Methods used. char.IsWhiteSpace is used. This handles newlines, line breaks, tabs, and any whitespace. Finally, it counts non-whitespace characters normally.
Here we see a method that counts non-whitespace characters. This closely parallels Microsoft Word 2007's results as well. It is simpler and just increments the result for each non-whitespace character.
=== Method that counts word characters (C#) ===
/// <summary>
/// Counts the number of non-whitespace characters.
/// It closely matches Microsoft Word 2007.
/// </summary>
/// <param name="value">String you want to count non-whitespaces in.</param>
/// <returns>Number of non-whitespace chars.</returns>
static int CountNonSpaceChars(string value)
{
int result = 0;
foreach (char c in value)
{
if (!char.IsWhiteSpace(c))
{
result++;
}
}
return result;
}Here we look at the accuracy of the above methods when compared to Microsoft Word. I tested the two methods against Microsoft Word to make sure they are accurate. They come very close to Word's result, although they are off by a tiny amount.
File tested: decision.txt Microsoft Word char count: 834 Method count: 830 [off by 4] File tested: decision.txt Word non-whitespace count: 667 Method count: 667 [exact]
This method pair is helpful because it allows you to more accurately judge the logical length of a file. This will make text that uses two spaces after a period be equivalent in length to text that uses one period.

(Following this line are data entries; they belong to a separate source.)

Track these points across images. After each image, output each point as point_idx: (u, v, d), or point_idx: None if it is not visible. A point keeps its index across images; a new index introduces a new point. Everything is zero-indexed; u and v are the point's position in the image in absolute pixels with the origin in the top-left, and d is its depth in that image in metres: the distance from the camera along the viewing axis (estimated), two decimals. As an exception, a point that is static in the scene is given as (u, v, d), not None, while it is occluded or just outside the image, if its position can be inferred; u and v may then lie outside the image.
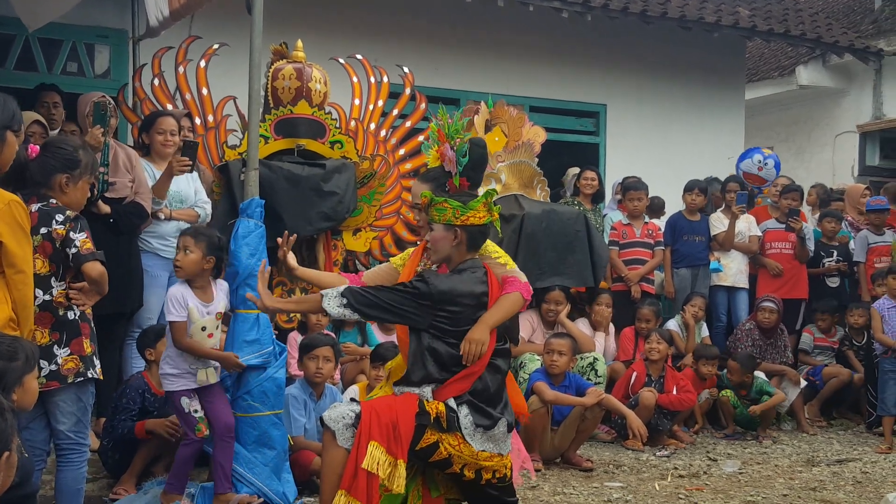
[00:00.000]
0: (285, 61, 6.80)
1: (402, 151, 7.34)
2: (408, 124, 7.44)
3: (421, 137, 7.35)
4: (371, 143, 7.13)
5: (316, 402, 5.66)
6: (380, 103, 7.26)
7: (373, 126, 7.19)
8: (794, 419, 8.29)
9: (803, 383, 8.35)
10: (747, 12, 11.52)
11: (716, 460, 6.84)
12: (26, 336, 3.74)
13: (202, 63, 6.75)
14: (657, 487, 5.97)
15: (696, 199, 8.96)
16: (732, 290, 9.06)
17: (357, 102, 7.18)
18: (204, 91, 6.73)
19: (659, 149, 11.10)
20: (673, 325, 8.39)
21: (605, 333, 8.04)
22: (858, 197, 10.20)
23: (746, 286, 9.10)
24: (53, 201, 4.09)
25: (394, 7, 9.67)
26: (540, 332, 7.59)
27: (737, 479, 6.28)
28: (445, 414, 4.05)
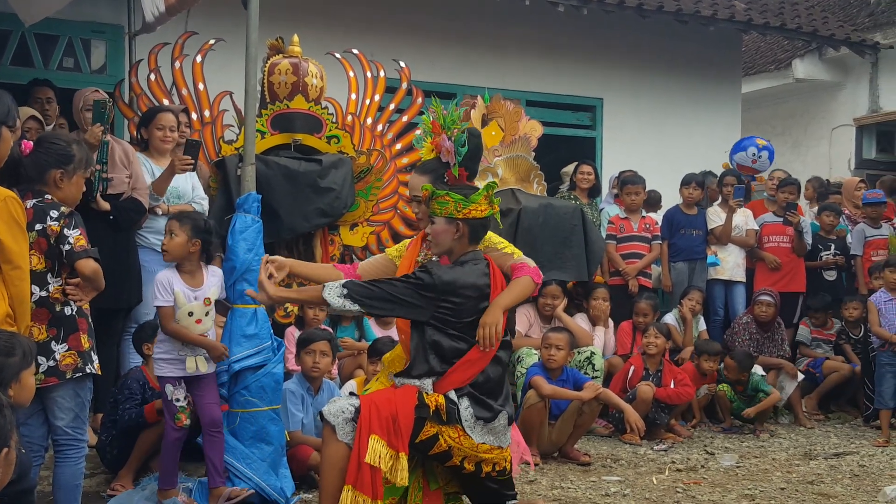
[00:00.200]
0: (281, 56, 6.80)
1: (399, 146, 7.34)
2: (404, 119, 7.44)
3: (417, 133, 7.37)
4: (368, 138, 7.13)
5: (313, 397, 5.65)
6: (376, 98, 7.26)
7: (369, 121, 7.19)
8: (792, 413, 8.30)
9: (800, 377, 8.36)
10: (743, 6, 11.51)
11: (713, 454, 6.85)
12: (23, 332, 3.74)
13: (198, 58, 6.74)
14: (655, 481, 5.97)
15: (693, 193, 8.96)
16: (729, 284, 9.06)
17: (353, 97, 7.18)
18: (200, 86, 6.72)
19: (655, 142, 11.10)
20: (670, 319, 8.39)
21: (605, 328, 8.04)
22: (853, 190, 10.22)
23: (743, 280, 9.10)
24: (48, 197, 4.07)
25: (390, 2, 9.65)
26: (537, 327, 7.59)
27: (734, 473, 6.28)
28: (445, 406, 4.05)
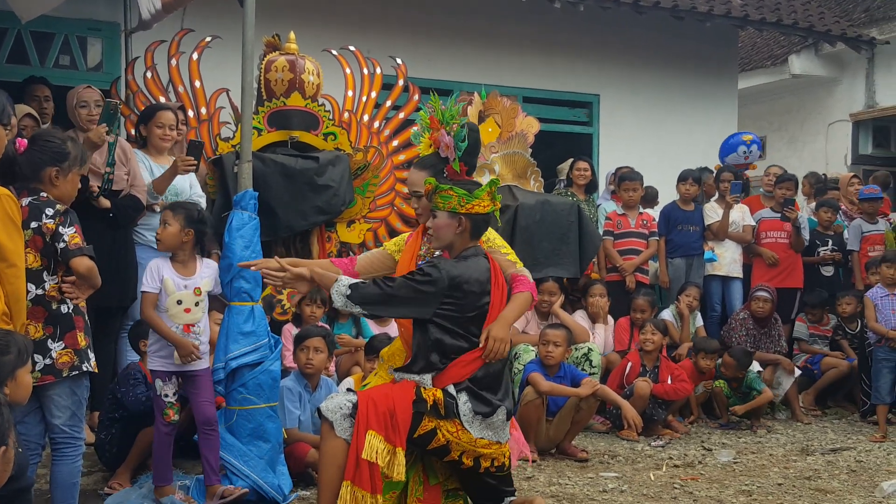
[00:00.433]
0: (278, 53, 6.80)
1: (396, 143, 7.34)
2: (401, 116, 7.44)
3: (414, 129, 7.37)
4: (364, 135, 7.13)
5: (311, 394, 5.64)
6: (373, 95, 7.26)
7: (366, 118, 7.19)
8: (789, 408, 8.30)
9: (797, 372, 8.37)
10: (739, 1, 11.49)
11: (710, 450, 6.85)
12: (19, 330, 3.73)
13: (195, 55, 6.74)
14: (652, 477, 5.98)
15: (691, 189, 8.96)
16: (727, 280, 9.07)
17: (350, 94, 7.18)
18: (197, 83, 6.72)
19: (652, 138, 11.10)
20: (667, 315, 8.39)
21: (604, 324, 8.04)
22: (846, 186, 10.23)
23: (741, 276, 9.10)
24: (44, 195, 4.07)
25: (386, -2, 9.66)
26: (534, 323, 7.59)
27: (731, 469, 6.29)
28: (443, 401, 4.06)
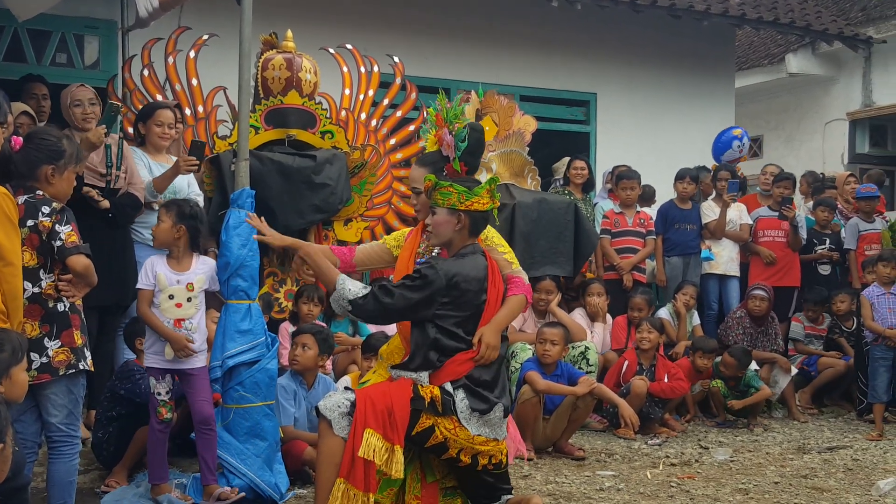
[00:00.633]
0: (275, 51, 6.78)
1: (393, 141, 7.33)
2: (398, 114, 7.43)
3: (412, 126, 7.37)
4: (362, 133, 7.12)
5: (307, 392, 5.64)
6: (370, 93, 7.25)
7: (363, 116, 7.18)
8: (786, 407, 8.30)
9: (794, 371, 8.37)
10: (736, 0, 11.51)
11: (707, 448, 6.85)
12: (15, 328, 3.73)
13: (192, 53, 6.73)
14: (649, 476, 5.98)
15: (688, 188, 8.96)
16: (724, 279, 9.08)
17: (347, 92, 7.17)
18: (193, 81, 6.71)
19: (650, 137, 11.11)
20: (664, 314, 8.39)
21: (603, 323, 8.04)
22: (843, 185, 10.23)
23: (738, 274, 9.11)
24: (40, 193, 4.07)
25: (384, -4, 9.65)
26: (531, 322, 7.59)
27: (728, 467, 6.29)
28: (441, 398, 4.07)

Counting bytes in files. If you need a way to test the length of text files, these methods could be better. This of course only applies if you want the logical length, not the physical length.
Note on performance of methods. The methods are fairly fast because no StringBuilder appends or other string copying is done. Scanning through individual characters was very fast in my research. The foreach loop is not slower than a for loop.
Here we saw methods that can count the number of characters and non-whitespace characters with results that are similar to Microsoft Word 2007. Use these two methods to count the number of characters, finding the logical length of text. These methods closely parallel Microsoft Word 2007's dialog, but not exactly.